The question of course was what to do with them? You couldn’t really give them away because no one would take them. The simplest thing to do of course would be to throw them out.

I thought it might be better to try to put these laptops to use.

Linux? Windows?

The range I was working with was from 4-24 MB of RAM. Initially my hope was to use some Linux distribution, but I just couldn’t find the right setup for such a low-end system. After much research I found that I would be able to strip windows 98 of enough components to run comfortably on these low end machines. Additionally within windows 98 I would swap out the shell with the windows 95 shell for further reduced resource usage. This worked well on all systems down to 8MB, but I still had a few systems running on 4MB of RAM. For these I would have to forgo the features and improved stability of windows 98 and stick with a pure windows 95 installation. For the web browser I would choose the lightweight Mozilla based K-Meleon browser which worked very well in all systems. Microsoft Office 2000 would be installed providing productivity software.

Installation

Because these unit had no optical media drive I would have to figure out a way to set them up. I had approached a local university professor about what I was doing. He dug in an old box and passed me a null modem serial cable. With speeds twice as fast as dial-up, it was the slowest possible way one could ever think of setting a system up. Using Ghost imaging software I could deploy system images over night. In retrospect, it would have been much faster to remove the hard disk and work with it directly.

Delivery

Having to visit Chile anyway, I would pack these laptops into my checked luggage and go on my way. They would ultimately end up with our community center in Carahue. In the end the project wouldn’t go far as several programs with far more resources would soon be put into place. The Bill and Melinda Gates foundation would donate lab to the local library which is still in use today. A lab that I had worked on after a major earthquake in 2011. Government programs have also stepped in, as we start to see students come home with brand new laptops.

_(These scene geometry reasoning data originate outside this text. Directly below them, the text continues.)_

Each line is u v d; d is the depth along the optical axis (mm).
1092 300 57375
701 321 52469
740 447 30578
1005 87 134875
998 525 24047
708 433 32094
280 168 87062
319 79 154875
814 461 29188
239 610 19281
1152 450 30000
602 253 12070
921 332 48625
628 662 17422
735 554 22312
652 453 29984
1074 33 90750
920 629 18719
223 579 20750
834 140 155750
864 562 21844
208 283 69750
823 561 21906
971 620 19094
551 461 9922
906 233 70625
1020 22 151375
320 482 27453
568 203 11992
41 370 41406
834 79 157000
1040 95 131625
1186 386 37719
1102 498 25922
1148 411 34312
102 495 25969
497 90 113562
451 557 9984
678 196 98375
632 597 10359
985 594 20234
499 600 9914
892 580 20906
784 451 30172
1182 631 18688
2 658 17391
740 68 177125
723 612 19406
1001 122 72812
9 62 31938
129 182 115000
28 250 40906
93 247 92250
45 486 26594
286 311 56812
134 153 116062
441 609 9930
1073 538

Working in Carahue did present unique challenges. Voltages can be inconsistent ranging from 160-230 volts. Equipment tends to be expensive and a little harder to come by. Generic electronics are often heavily marked up. A failed power supply will be repaired rather than replaced. Software Licensing is often not an option as it is too expensive to be seen as affordable, but nowadays robust opensource alternatives do exist.




The use of technology in the region has improved leaps and bounds over time. Back then I would wardrive around the town with my distribution of backtrack linux looking for a wireless network I could get into to check my e-mail. There were two. Nowadays there are hundreds down the block. whether it be through a physical link or mobile broadband, high speed internet is also readily affordable and available these days.